◆ Exercise instructions
Give back every record exactly, with its pictures left out.

◆ Records supplied
++++++++++++++++++++

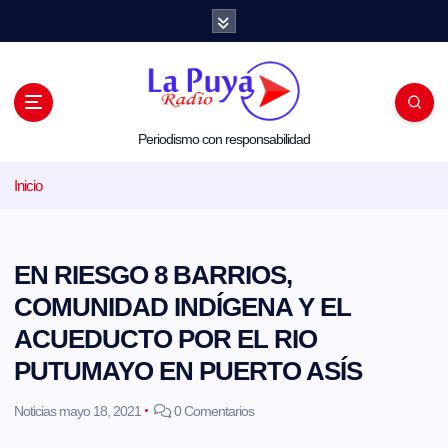
S
a
l
t
a
r
a
l
Periodismo con responsabilidad
c
o
Inicio
n
t
e
n
i
EN RIESGO 8 BARRIOS,
d
o
COMUNIDAD INDÍGENA Y EL
ACUEDUCTO POR EL RIO
PUTUMAYO EN PUERTO ASÍS
Noticias
mayo 18, 2021
0 Comentarios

++++++++++++++++++++

◆ Task solution
S
a
l
t
a
r
a
l
Periodismo con responsabilidad
c
o
Inicio
n
t
e
n
i
EN RIESGO 8 BARRIOS,
d
o
COMUNIDAD INDÍGENA Y EL
ACUEDUCTO POR EL RIO
PUTUMAYO EN PUERTO ASÍS
Noticias
mayo 18, 2021
0 Comentarios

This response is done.